• _Task requirements_:
1. List each change that the merge commit says was brought in from branch 5.2.
2. Please extend the merge commit's diff past its last line, the hunk header for testUpgradeWithoutUpgrader in the test file.

Merge branch '5.2' into 5.x

xabbuh · xabbuh · commit 824a7c44aca9 · 2021-05-01T16:00:17.000+02:00
* 5.2:
  run tests against doctrine/persistence 2.2 again
  [Security] Do not try to rehash null-passwords
  Small phpdoc imporvement
diff --git a/EventListener/PasswordMigratingListener.php b/EventListener/PasswordMigratingListener.php
@@ -58,6 +58,10 @@ public function onLoginSuccess(LoginSuccessEvent $event): void
         }
 
         $user = $passport->getUser();
+        if (null === $user->getPassword()) {
+            return;
+        }
+
         $passwordHasher = $this->hasherFactory instanceof EncoderFactoryInterface ? $this->hasherFactory->getEncoder($user) : $this->hasherFactory->getPasswordHasher($user);
         if (!$passwordHasher->needsRehash($user->getPassword())) {
             return;
diff --git a/Tests/EventListener/PasswordMigratingListenerTest.php b/Tests/EventListener/PasswordMigratingListenerTest.php
@@ -110,6 +110,16 @@ public function testUpgradeWithoutUpgrader()

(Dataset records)
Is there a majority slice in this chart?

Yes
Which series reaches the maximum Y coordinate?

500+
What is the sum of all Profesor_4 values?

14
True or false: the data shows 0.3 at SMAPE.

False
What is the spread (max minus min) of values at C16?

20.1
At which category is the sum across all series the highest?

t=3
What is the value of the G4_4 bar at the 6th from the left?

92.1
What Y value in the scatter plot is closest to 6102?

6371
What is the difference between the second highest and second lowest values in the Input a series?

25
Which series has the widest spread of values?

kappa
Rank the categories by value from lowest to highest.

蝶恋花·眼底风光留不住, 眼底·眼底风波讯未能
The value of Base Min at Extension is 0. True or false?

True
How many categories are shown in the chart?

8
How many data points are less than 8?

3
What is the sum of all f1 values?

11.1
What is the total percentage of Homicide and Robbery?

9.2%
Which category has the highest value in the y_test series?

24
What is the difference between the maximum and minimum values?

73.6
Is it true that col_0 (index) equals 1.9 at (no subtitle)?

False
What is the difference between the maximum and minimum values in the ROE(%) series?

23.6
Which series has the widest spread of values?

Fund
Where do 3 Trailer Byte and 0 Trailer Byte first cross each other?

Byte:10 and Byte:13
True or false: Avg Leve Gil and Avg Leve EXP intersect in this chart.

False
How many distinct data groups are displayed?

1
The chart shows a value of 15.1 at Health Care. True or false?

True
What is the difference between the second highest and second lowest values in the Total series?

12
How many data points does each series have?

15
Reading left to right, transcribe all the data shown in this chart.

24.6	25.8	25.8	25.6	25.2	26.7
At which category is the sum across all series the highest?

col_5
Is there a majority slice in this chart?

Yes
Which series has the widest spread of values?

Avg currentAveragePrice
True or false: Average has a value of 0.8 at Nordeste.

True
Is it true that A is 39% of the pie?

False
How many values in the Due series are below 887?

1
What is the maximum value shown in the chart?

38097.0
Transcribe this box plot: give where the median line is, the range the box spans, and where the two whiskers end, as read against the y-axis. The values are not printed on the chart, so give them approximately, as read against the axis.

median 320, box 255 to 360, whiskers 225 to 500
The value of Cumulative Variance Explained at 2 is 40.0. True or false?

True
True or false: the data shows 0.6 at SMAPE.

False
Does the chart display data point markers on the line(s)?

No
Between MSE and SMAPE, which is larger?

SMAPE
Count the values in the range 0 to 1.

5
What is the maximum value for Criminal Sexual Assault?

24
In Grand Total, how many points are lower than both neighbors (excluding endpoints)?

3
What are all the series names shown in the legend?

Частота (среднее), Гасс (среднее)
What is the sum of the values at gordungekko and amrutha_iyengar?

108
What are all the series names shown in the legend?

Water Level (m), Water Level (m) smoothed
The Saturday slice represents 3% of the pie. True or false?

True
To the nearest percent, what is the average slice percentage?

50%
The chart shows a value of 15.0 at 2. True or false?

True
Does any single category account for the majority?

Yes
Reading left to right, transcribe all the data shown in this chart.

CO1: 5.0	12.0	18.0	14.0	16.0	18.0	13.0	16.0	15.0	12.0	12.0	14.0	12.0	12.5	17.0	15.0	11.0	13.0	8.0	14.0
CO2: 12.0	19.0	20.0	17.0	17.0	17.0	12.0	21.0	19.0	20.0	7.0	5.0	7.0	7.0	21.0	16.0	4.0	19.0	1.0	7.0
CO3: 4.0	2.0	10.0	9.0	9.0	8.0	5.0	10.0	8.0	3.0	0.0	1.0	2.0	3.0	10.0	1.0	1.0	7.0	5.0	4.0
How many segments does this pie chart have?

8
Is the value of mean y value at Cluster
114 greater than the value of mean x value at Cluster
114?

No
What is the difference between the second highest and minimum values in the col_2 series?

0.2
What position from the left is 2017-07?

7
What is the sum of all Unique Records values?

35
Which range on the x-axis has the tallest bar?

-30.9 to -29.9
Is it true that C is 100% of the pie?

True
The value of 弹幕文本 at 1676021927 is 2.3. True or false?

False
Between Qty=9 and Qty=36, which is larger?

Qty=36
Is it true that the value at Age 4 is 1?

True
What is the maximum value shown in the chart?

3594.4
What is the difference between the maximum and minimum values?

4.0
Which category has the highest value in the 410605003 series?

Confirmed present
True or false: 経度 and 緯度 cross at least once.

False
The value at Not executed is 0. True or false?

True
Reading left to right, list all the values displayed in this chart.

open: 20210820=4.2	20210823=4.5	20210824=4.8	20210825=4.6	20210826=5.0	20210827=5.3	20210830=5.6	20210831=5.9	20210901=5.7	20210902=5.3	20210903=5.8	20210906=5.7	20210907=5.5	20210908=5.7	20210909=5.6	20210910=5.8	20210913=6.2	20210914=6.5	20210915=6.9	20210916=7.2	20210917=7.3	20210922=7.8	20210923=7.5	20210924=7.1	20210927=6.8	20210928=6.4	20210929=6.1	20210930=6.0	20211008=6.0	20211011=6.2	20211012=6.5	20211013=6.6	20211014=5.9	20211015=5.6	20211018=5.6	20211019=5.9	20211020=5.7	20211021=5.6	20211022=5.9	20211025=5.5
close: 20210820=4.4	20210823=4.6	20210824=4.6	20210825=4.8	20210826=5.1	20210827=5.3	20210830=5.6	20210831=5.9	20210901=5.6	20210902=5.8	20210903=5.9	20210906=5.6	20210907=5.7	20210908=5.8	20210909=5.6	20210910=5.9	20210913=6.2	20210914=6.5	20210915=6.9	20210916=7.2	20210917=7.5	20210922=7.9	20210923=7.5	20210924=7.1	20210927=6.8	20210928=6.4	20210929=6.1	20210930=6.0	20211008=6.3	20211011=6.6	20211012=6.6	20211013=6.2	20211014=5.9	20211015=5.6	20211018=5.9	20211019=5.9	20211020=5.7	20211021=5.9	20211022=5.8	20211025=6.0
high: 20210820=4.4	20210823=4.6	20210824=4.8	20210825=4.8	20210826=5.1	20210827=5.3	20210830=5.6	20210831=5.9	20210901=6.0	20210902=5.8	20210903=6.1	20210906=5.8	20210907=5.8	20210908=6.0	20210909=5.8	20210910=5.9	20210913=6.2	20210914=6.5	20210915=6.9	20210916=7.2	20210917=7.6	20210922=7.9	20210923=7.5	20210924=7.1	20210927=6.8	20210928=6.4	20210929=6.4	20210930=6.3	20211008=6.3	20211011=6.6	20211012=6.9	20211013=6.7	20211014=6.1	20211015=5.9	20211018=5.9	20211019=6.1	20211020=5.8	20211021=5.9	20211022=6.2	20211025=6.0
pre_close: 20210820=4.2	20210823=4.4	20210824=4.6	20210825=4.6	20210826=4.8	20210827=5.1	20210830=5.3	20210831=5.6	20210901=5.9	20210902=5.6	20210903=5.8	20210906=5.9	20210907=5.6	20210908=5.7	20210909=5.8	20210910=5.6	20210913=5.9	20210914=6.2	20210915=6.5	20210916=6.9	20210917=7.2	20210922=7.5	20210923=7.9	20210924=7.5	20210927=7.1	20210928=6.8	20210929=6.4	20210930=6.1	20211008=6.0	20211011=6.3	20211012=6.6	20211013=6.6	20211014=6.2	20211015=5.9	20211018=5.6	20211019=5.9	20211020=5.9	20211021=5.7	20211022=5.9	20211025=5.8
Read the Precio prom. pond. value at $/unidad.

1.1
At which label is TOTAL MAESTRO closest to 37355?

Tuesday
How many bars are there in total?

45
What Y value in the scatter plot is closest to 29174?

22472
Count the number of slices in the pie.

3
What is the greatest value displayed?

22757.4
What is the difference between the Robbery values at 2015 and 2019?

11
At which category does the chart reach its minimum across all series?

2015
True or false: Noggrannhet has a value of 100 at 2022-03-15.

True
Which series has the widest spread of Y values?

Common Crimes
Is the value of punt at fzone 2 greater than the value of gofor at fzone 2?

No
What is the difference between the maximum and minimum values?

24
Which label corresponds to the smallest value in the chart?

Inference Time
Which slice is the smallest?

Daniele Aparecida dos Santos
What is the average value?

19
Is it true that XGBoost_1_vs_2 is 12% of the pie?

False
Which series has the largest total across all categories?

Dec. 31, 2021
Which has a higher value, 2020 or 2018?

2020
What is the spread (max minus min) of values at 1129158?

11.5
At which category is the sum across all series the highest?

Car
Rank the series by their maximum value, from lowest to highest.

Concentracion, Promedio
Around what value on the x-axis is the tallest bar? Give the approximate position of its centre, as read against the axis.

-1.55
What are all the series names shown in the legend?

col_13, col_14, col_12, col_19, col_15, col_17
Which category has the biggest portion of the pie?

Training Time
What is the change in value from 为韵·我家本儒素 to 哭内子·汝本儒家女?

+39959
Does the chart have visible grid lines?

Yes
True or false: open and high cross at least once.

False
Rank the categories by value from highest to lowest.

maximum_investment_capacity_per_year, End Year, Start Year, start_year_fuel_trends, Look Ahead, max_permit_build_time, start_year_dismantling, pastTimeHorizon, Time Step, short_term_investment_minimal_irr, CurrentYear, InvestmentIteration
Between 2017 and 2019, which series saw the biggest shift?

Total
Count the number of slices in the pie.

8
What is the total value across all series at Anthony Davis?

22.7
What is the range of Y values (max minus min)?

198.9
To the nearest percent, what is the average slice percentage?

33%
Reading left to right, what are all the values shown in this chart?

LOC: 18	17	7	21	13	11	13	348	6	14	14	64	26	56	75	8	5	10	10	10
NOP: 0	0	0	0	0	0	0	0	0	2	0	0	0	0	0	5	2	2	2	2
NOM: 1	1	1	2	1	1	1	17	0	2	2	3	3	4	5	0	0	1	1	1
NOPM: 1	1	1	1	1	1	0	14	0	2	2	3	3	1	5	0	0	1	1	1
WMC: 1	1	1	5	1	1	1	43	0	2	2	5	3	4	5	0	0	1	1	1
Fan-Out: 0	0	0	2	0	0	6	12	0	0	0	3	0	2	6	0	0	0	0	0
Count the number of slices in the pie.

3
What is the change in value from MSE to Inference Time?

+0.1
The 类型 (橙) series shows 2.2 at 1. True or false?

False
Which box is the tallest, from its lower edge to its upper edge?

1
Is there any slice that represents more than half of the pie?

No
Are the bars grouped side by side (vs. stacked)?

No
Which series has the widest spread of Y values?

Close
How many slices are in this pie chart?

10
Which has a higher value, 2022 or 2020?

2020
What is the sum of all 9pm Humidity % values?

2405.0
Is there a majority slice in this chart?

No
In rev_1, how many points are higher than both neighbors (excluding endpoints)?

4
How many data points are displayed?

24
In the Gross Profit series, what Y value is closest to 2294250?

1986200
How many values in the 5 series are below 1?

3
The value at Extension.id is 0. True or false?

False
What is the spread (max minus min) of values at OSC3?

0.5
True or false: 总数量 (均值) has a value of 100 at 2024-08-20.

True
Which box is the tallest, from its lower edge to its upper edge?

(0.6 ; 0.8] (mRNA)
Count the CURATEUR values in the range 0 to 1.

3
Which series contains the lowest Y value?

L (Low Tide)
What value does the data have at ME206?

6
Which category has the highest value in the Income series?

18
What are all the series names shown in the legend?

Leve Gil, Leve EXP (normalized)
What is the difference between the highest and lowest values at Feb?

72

• _Answers for this exercise_:
1.
- run tests against doctrine/persistence 2.2 again
- [Security] Do not try to rehash null-passwords
- Small phpdoc imporvement

2.
         $this->listener->onLoginSuccess($event);
     }
 
+    public function testUserWithoutPassword()
+    {
+        $this->user = new User('test', null);
+
+        $this->encoderFactory->expects($this->never())->method('getEncoder');
+
+        $event = $this->createEvent(new SelfValidatingPassport(new UserBadge('test', function () { return $this->user; }), [new PasswordUpgradeBadge('pa$$word')]));
+        $this->listener->onLoginSuccess($event);
+    }
+
     private function createPasswordUpgrader()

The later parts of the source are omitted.